On the surface, the rise of Bitcoin seems to be driven by “positive news”, but the deeper logic leans more towards market structure driving it:
First, the concentrated short covering drives up the price.
Previously, a large number of short positions were accumulated around the $92,000–$95,000 range. When the price rapidly surged, stop-loss orders triggered a cascading buyback, pushing the market to accelerate in the short term.
Second, the anticipation of interest rate cuts being traded in advance.
The market often “trades policy expectations six months in advance,” meaning that even before the policy is officially implemented, prices have already begun to reflect these expectations.
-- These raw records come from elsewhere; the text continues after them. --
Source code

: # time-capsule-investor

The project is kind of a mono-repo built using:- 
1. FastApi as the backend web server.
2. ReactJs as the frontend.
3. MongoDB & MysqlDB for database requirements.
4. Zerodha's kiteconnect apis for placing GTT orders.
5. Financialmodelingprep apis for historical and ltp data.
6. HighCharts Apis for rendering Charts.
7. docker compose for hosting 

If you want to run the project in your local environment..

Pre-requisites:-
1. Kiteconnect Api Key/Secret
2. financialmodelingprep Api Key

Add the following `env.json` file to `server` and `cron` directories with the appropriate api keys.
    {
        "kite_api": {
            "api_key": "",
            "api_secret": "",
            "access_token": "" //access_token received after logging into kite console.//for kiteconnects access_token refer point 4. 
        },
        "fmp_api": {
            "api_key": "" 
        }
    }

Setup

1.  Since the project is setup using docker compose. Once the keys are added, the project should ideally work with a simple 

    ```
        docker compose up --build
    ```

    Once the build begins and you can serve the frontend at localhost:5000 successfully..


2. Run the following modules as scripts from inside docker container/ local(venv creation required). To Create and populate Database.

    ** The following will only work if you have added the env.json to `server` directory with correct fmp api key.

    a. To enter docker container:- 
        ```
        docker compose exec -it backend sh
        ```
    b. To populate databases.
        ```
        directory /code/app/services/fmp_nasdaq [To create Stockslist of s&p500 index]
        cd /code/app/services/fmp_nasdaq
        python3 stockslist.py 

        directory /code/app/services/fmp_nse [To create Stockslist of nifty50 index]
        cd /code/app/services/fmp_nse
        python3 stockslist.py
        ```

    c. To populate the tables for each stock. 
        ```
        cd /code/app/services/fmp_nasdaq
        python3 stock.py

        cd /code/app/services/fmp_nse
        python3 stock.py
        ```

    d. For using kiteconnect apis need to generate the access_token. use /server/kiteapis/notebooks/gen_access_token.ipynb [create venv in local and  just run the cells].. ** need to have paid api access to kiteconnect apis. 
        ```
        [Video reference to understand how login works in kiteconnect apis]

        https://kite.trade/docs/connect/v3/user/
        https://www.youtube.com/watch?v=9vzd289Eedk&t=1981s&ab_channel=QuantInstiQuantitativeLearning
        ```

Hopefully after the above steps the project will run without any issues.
Third, the long-term chips remain stable.
On-chain data shows that addresses holding coins for over a year have not shown significant loosening, which means that the market’s “selling pressure is not heavy.”
The current greatest uncertainty lies in the fact that the rise is based on expectations rather than reality.
The problem in reality is:
In this environment, although Bitcoin has narrative advantages, it lacks a continuous “water source”; once market sentiment recedes, price support will quickly weaken.
Another signal to be cautious of is: the contract open interest and leverage ratio are rising simultaneously, but the spot trading volume has not increased correspondingly.
This means:
Historical experience shows that every round of severe pullback is almost always accompanied by signs of “high leverage accumulation.”
Scenario 1: Policy confirmation turning point → Breakthrough 100,000 USD
If the macro environment clearly shifts to easing, and liquidity significantly returns, Bitcoin will have a realistic foundation to challenge the $100,000 mark and even higher.
Scenario 2: Hawkish stance continues → Retracement to $85,000–$88,000
If high interest rates remain above expectations and the risk appetite for funds declines, Bitcoin will enter a longer period of high-level volatility or even a deep pullback.